Dziesięć lat temu własne lokum miało 68,7 procent rodaków, teraz ten odsetek wzrósł i wynosi 84,2 procent. Zdecydowana większość lokale kupuje za gotówkę. Takie dane podaje Eurostat.
Stawki za wynajem
Jak podaje HRE Investments średnia stawka za wynajem mieszkania z jedną sypialnią w centrum Warszawy wynosi 2607 zł, poza centrum jest to 1970 zł. W przypadku mieszkania poza centrum stanowi to 47 procent średniego wynagrodzenia w tym mieście. W Europie w części miast jest taniej, ale są też takie gdzie jest dużo drożej.
Tam jest najtaniej
Tańszy najem jest kilku krajach należących dawniej do „demoludów”. W Sarajewie podobne mieszkanie w centrum można wynająć już za 1083 złote. Poza nim ceny są niższe i oscylują w okolicach 720 zł. Dla mieszkańca tego miasta jest to około 34 procent średniego wynagrodzenia. W Bukareszcie odpowiednio są to kwoty – 1737 zł i 1161 zł. Stanowi to 41 procent wynagrodzenia mieszkańca tego miasta.
W bogatych krajach drożej
Najdrożej w Europie jest w Monako. Tam za mieszkanie z jedną sypialnia trzeba zapłacić astronomiczną kwotę około 13 572 zł. Jest to ponad 70 procent średniego wynagrodzenia mieszkańców Monako. Bardzo drogo jest w Londynie prawie 9 tysięcy złotych. W dobrej sytuacji są mieszkańcy Zurychu.

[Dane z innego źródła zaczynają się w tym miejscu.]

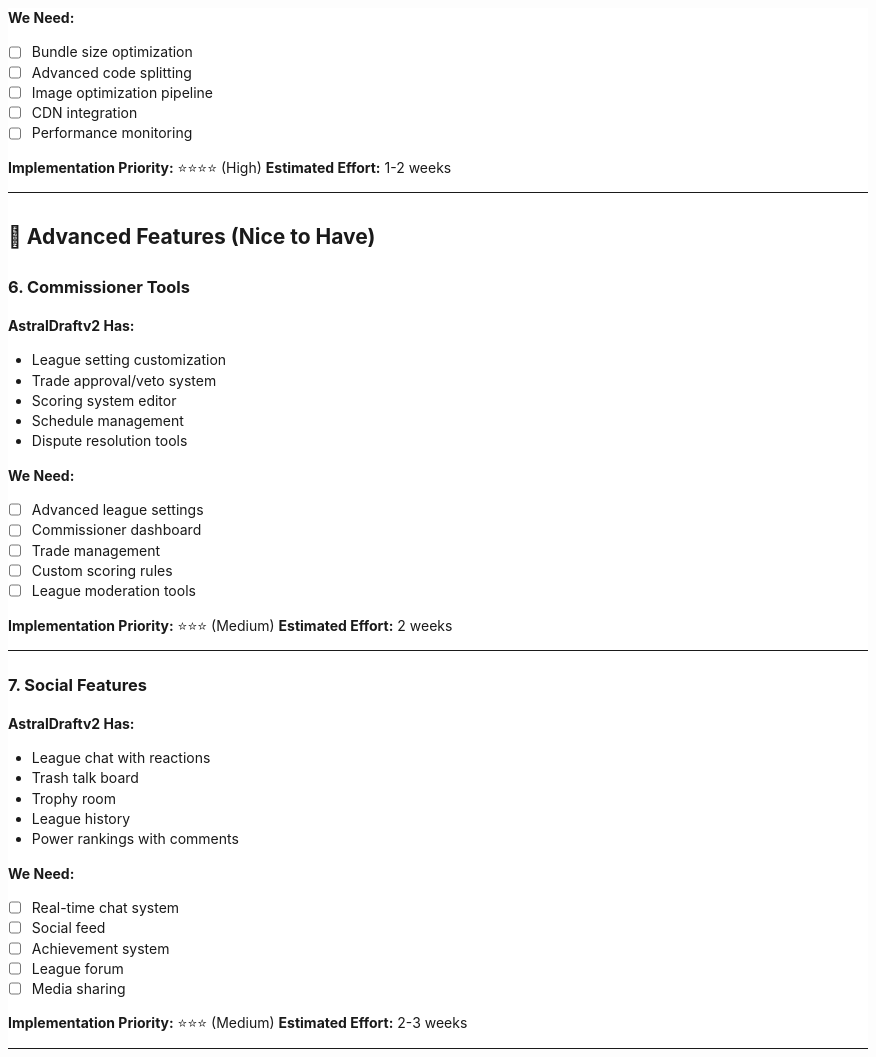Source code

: **We Need:**
- [ ] Bundle size optimization
- [ ] Advanced code splitting
- [ ] Image optimization pipeline
- [ ] CDN integration
- [ ] Performance monitoring

**Implementation Priority:** ⭐⭐⭐⭐ (High)
**Estimated Effort:** 1-2 weeks

---

## 🚀 Advanced Features (Nice to Have)

### 6. **Commissioner Tools**
**AstralDraftv2 Has:**
- League setting customization
- Trade approval/veto system
- Scoring system editor
- Schedule management
- Dispute resolution tools

**We Need:**
- [ ] Advanced league settings
- [ ] Commissioner dashboard
- [ ] Trade management
- [ ] Custom scoring rules
- [ ] League moderation tools

**Implementation Priority:** ⭐⭐⭐ (Medium)
**Estimated Effort:** 2 weeks

---

### 7. **Social Features**
**AstralDraftv2 Has:**
- League chat with reactions
- Trash talk board
- Trophy room
- League history
- Power rankings with comments

**We Need:**
- [ ] Real-time chat system
- [ ] Social feed
- [ ] Achievement system
- [ ] League forum
- [ ] Media sharing

**Implementation Priority:** ⭐⭐⭐ (Medium)
**Estimated Effort:** 2-3 weeks

---
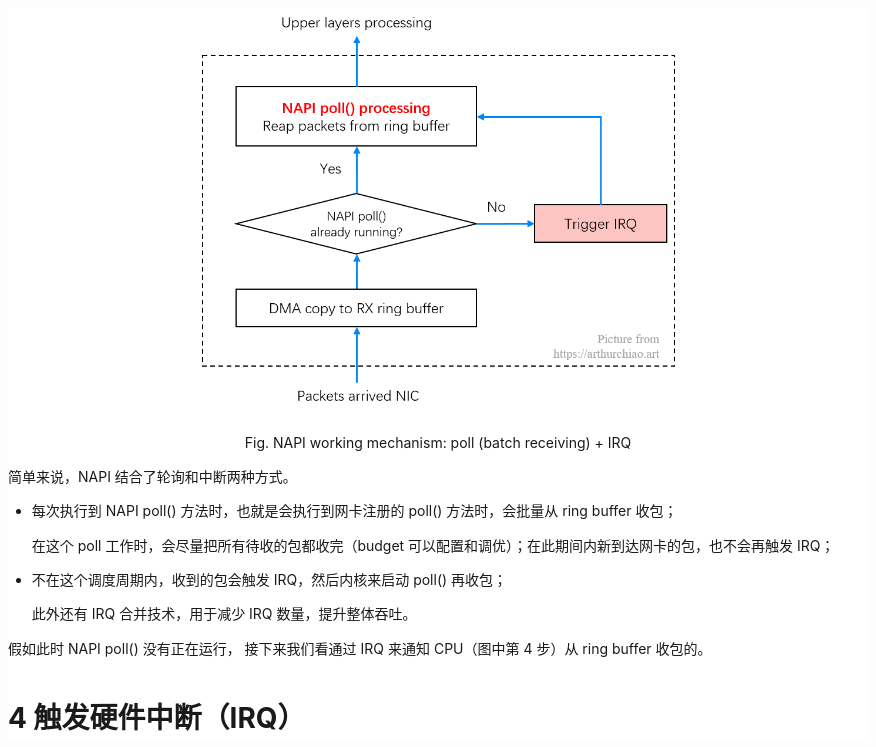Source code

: <p align="center"><img src="/assets/img/linux-net-stack/irq-and-napi-poll.png" width="55%" height="55%"></p>
<p align="center">Fig. NAPI working mechanism: poll (batch receiving) + IRQ</p>

简单来说，NAPI 结合了轮询和中断两种方式。

* 每次执行到 NAPI poll() 方法时，也就是会执行到网卡注册的 poll() 方法时，会批量从 ring buffer 收包；

    在这个 poll 工作时，会尽量把所有待收的包都收完（budget 可以配置和调优）；在此期间内新到达网卡的包，也不会再触发 IRQ；

* 不在这个调度周期内，收到的包会触发 IRQ，然后内核来启动 poll() 再收包；

    此外还有 IRQ 合并技术，用于减少 IRQ 数量，提升整体吞吐。

假如此时 NAPI poll() 没有正在运行，
接下来我们看通过 IRQ 来通知 CPU（图中第 4 步）从 ring buffer 收包的。

# 4 触发硬件中断（IRQ）
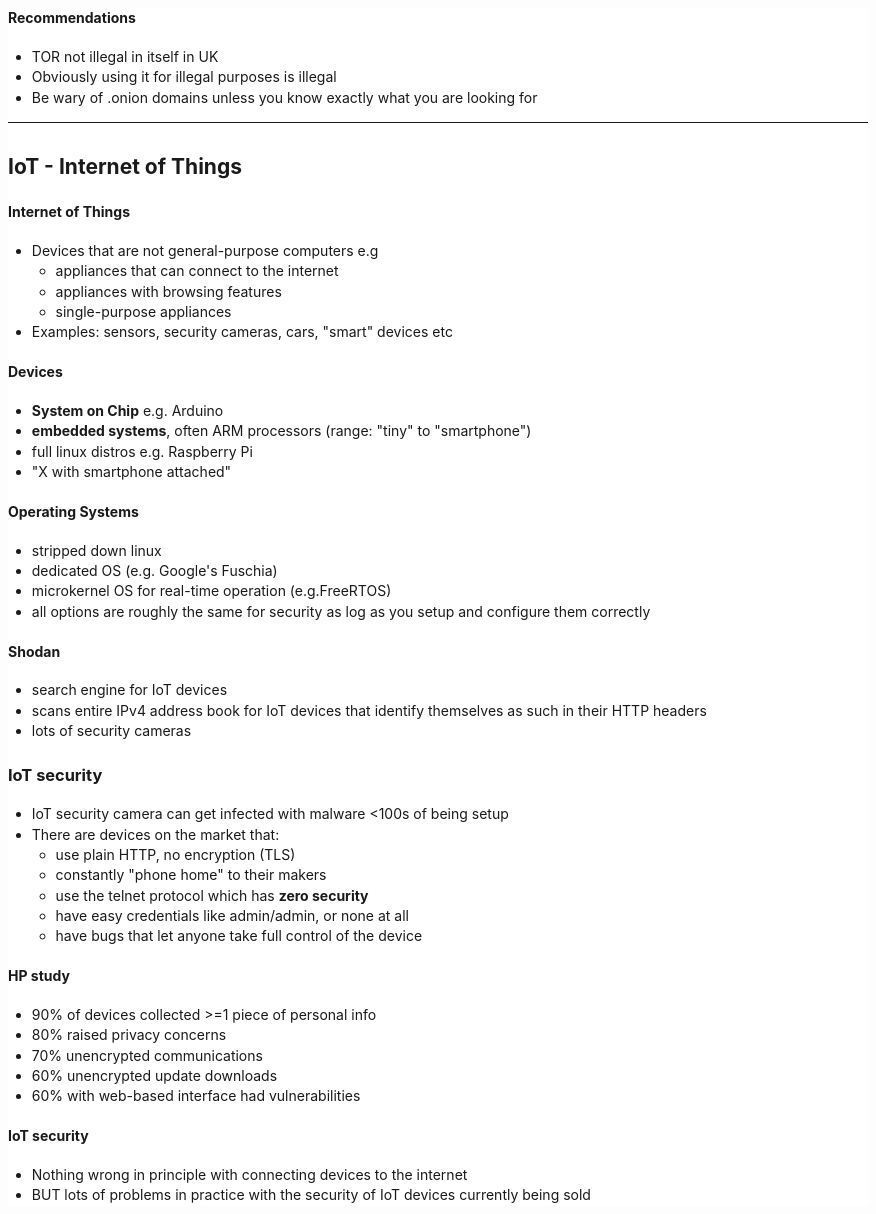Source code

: #### Recommendations
* TOR not illegal in itself in UK
* Obviously using it for illegal purposes is illegal
* Be wary of .onion domains unless you know exactly what you are looking for

---

## IoT - Internet of Things

#### Internet of Things
* Devices that are not general-purpose computers e.g
	* appliances that can connect to the internet
	* appliances with browsing features
	* single-purpose appliances
* Examples: sensors, security cameras, cars, "smart" devices etc

#### Devices
* **System on Chip** e.g. Arduino
* **embedded systems**, often ARM processors (range: "tiny" to "smartphone")
* full linux distros e.g. Raspberry Pi
* "X with smartphone attached"

#### Operating Systems
* stripped down linux
* dedicated OS (e.g. Google's Fuschia)
* microkernel OS for real-time operation (e.g.FreeRTOS)
* all options are roughly the same for security as log as you setup and configure them correctly

#### Shodan
* search engine for IoT devices
* scans entire IPv4 address book for IoT devices that identify themselves as such in their HTTP headers
* lots of security cameras

### IoT security
* IoT security camera can get infected with malware <100s of being setup
* There are devices on the market that:
	* use plain HTTP, no encryption (TLS)
	* constantly "phone home" to their makers
	* use the telnet protocol which has **zero security**
	* have easy credentials like admin/admin, or none at all
	* have bugs that let anyone take full control of the device

#### HP study
* 90% of devices collected >=1 piece of personal info
* 80% raised privacy concerns
* 70% unencrypted communications
* 60% unencrypted update downloads
* 60% with web-based interface had vulnerabilities

#### IoT security
* Nothing wrong in principle with connecting devices to the internet
* BUT lots of problems in practice with the security of IoT devices currently being sold

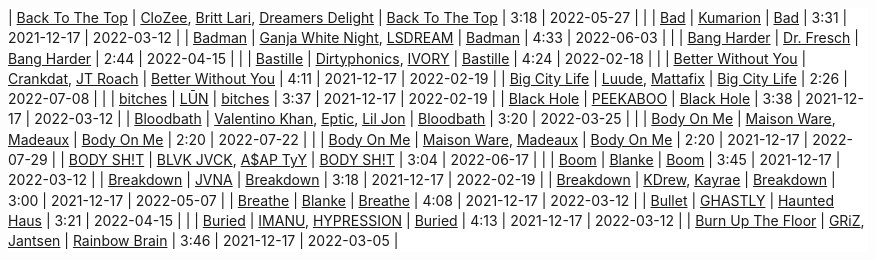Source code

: | [Back To The Top](https://open.spotify.com/track/5Jyk55gbmaRXAmcQyPvcFX) | [CloZee](https://open.spotify.com/artist/1496XxkytEk26FUJLfpVZr), [Britt Lari](https://open.spotify.com/artist/7ErksWhMMsmGtgT1l1e159), [Dreamers Delight](https://open.spotify.com/artist/1bDXdxSg3Ve7V7f3bteIyk) | [Back To The Top](https://open.spotify.com/album/00lI4kcdbVJyX62fe1HHuw) | 3:18 | 2022-05-27 |  |
| [Bad](https://open.spotify.com/track/3t7Zhr4y9osHilpdq6OHTQ) | [Kumarion](https://open.spotify.com/artist/1mlAkvaCrzWSxS2ATBZh27) | [Bad](https://open.spotify.com/album/5OEGVD1H1td8HGMBNS3EAW) | 3:31 | 2021-12-17 | 2022-03-12 |
| [Badman](https://open.spotify.com/track/5RD6iZpOFkVuT3SW4eAHuZ) | [Ganja White Night](https://open.spotify.com/artist/1a6oIpEh4DGgaqgWg5xwd3), [LSDREAM](https://open.spotify.com/artist/3Hrqjumb6WHg2aAUHJHLND) | [Badman](https://open.spotify.com/album/4f0FE4P7anMAw408gGqkZT) | 4:33 | 2022-06-03 |  |
| [Bang Harder](https://open.spotify.com/track/6TokZjKiCwAFSmA7pdWTaK) | [Dr\. Fresch](https://open.spotify.com/artist/1htHgbGwgCWJBfGiQwcRqC) | [Bang Harder](https://open.spotify.com/album/244J1SCEVhFlmilwONiEL4) | 2:44 | 2022-04-15 |  |
| [Bastille](https://open.spotify.com/track/48S8uCvM4Oii7SJiVrhYh6) | [Dirtyphonics](https://open.spotify.com/artist/4zymhxzJ0UJc74tMHGyoWs), [IVORY](https://open.spotify.com/artist/4820AP0lvBGJjSK0PXgZgo) | [Bastille](https://open.spotify.com/album/2wQT8QMeqnfA3XTjbx0SH6) | 4:24 | 2022-02-18 |  |
| [Better Without You](https://open.spotify.com/track/4YG0PU5Vz1niAxS8OM2Fii) | [Crankdat](https://open.spotify.com/artist/5lCekoJW9jNq01B1wiqdAb), [JT Roach](https://open.spotify.com/artist/5CtI0OHj5x6rHQDqpM4JPy) | [Better Without You](https://open.spotify.com/album/44xSYPvPXTzkT7kOdwDqYR) | 4:11 | 2021-12-17 | 2022-02-19 |
| [Big City Life](https://open.spotify.com/track/1LIvdWNdKmHvU0FJvw2diN) | [Luude](https://open.spotify.com/artist/20cmhoGvN0eyzhmsHJH1Mg), [Mattafix](https://open.spotify.com/artist/5KORW1YGiERJqfuYjXMCyz) | [Big City Life](https://open.spotify.com/album/5Z9UyG6AYfNphE7UJGXifC) | 2:26 | 2022-07-08 |  |
| [bitches](https://open.spotify.com/track/2cqscm1gWXZElrn48maeMe) | [LŪN](https://open.spotify.com/artist/44RV4NtG7667JQNtX6iDZc) | [bitches](https://open.spotify.com/album/2leobyqQarqugCXzuEzTAY) | 3:37 | 2021-12-17 | 2022-02-19 |
| [Black Hole](https://open.spotify.com/track/4VQK9d4giauCdAN9C8W6nh) | [PEEKABOO](https://open.spotify.com/artist/4Ok1Cm5YX5StCQZgH0r2xF) | [Black Hole](https://open.spotify.com/album/1lvwDVM28x49MlrDYMnBPg) | 3:38 | 2021-12-17 | 2022-03-12 |
| [Bloodbath](https://open.spotify.com/track/7z35ELbZv0zResMSqwsoKa) | [Valentino Khan](https://open.spotify.com/artist/0deIjoDjl9g9Zpw0sCIOHh), [Eptic](https://open.spotify.com/artist/4dvZ0abeUaiHm7Fu9Gj0PQ), [Lil Jon](https://open.spotify.com/artist/7sfl4Xt5KmfyDs2T3SVSMK) | [Bloodbath](https://open.spotify.com/album/1PTOieMAfJSzcxdn2hkjtt) | 3:20 | 2022-03-25 |  |
| [Body On Me](https://open.spotify.com/track/1b4pvs5XTG9Rj2WtaggUY7) | [Maison Ware](https://open.spotify.com/artist/0A85Mz9YHumTq1HgNtt6aA), [Madeaux](https://open.spotify.com/artist/1LTDQMVIIdgiJePJvUkBA3) | [Body On Me](https://open.spotify.com/album/0HeITVUmIRPXmdbmm5YJa7) | 2:20 | 2022-07-22 |  |
| [Body On Me](https://open.spotify.com/track/2CoyC9QjY2mydPoIBofKAc) | [Maison Ware](https://open.spotify.com/artist/0A85Mz9YHumTq1HgNtt6aA), [Madeaux](https://open.spotify.com/artist/1LTDQMVIIdgiJePJvUkBA3) | [Body On Me](https://open.spotify.com/album/1dp5oKaM6sQ6T2di1aRGyu) | 2:20 | 2021-12-17 | 2022-07-29 |
| [BODY SH!T](https://open.spotify.com/track/2yq5k7wZqY11UXOulrfO8F) | [BLVK JVCK](https://open.spotify.com/artist/32IXja3Y6CPvnAtTHD2bWg), [A$AP TyY](https://open.spotify.com/artist/3XRvpMCFnLf5pF3uiiuLfY) | [BODY SH!T](https://open.spotify.com/album/32LG1HYCXe5uN2FAQZD4sr) | 3:04 | 2022-06-17 |  |
| [Boom](https://open.spotify.com/track/7MvxyZhbn6dClch6g8mCNX) | [Blanke](https://open.spotify.com/artist/59Yq0xrABEihHANsfo9QMT) | [Boom](https://open.spotify.com/album/6AQyzJ4rBD3gryKrKkAeqR) | 3:45 | 2021-12-17 | 2022-03-12 |
| [Breakdown](https://open.spotify.com/track/1B6Za6s7tPvxU9ISUEgRda) | [JVNA](https://open.spotify.com/artist/0BMfVLB7t0VCzNBZZKBy6A) | [Breakdown](https://open.spotify.com/album/0Rk5KPioBHSzllCrqI5C15) | 3:18 | 2021-12-17 | 2022-02-19 |
| [Breakdown](https://open.spotify.com/track/1iyFpZJ5zipXxMfj0FseRq) | [KDrew](https://open.spotify.com/artist/1DLsogyGi0pwPtwV78D8uZ), [Kayrae](https://open.spotify.com/artist/6EVFrk3v6tpfgsx2FCPM2E) | [Breakdown](https://open.spotify.com/album/2DyrxxWUUKSSB1kT4Yt9Tf) | 3:00 | 2021-12-17 | 2022-05-07 |
| [Breathe](https://open.spotify.com/track/6Ijgotp139ahnNIFw4Vr1N) | [Blanke](https://open.spotify.com/artist/59Yq0xrABEihHANsfo9QMT) | [Breathe](https://open.spotify.com/album/01vOZOM0KgJatj9mpoVhdh) | 4:08 | 2021-12-17 | 2022-03-12 |
| [Bullet](https://open.spotify.com/track/2T0GF8mdSC5wyDzv5Z8DXg) | [GHASTLY](https://open.spotify.com/artist/2Sa4c9qKaI7ILJs8D6gUCh) | [Haunted Haus](https://open.spotify.com/album/3Up7Gze0bGUTVv3XJTqvW5) | 3:21 | 2022-04-15 |  |
| [Buried](https://open.spotify.com/track/47Yi7jvxnwCG0zGa41vmU1) | [IMANU](https://open.spotify.com/artist/5Y7rFm0tiJTVDzGLMzz0W1), [HYPRESSION](https://open.spotify.com/artist/440CkJeA4aZmro26BGCyt0) | [Buried](https://open.spotify.com/album/2otfgJdwm5nsZkq9dN3ssz) | 4:13 | 2021-12-17 | 2022-03-12 |
| [Burn Up The Floor](https://open.spotify.com/track/3qcB1VM236LtPTblpXXMl7) | [GRiZ](https://open.spotify.com/artist/25oLRSUjJk4YHNUsQXk7Ut), [Jantsen](https://open.spotify.com/artist/6rhTnHtyVcRrtuzS1wnLZg) | [Rainbow Brain](https://open.spotify.com/album/3oM4UY1amLhLeYS8cVB6DU) | 3:46 | 2021-12-17 | 2022-03-05 |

Pomimo tego, że wynajem kosztuje w centrum 7 261 zł a poza nim 5 435 zł, to wynajmując mieszkanie poza centrum wydamy tylko 22 procent wynagrodzenia.
Kredyt czy gotówka
W Polsce zdecydowana większość nieruchomości kupowana jest za gotówkę. Na kredyt w zeszłym roku kupiono zaledwie 12,2 procent domów i mieszkań. Dziesięć lat temu zadłużaliśmy się jeszcze bardziej ostrożnie, bo wtedy nieruchomości na kredyt stanowiły jedynie 5,7 procent.
Trwała zmiana trendu
Większość analityków uważa, że nadal będzie rosła skłonność Polaków do zaciągania kredytów hipotecznych. Przy bardzo niskich stopach procentowych raty za kredyt nadal są często niższe niż opłata za wynajem. Sytuacja może się zmienić jeśli wzrosną opłaty za najem ale na razie nic na to nie wskazuje.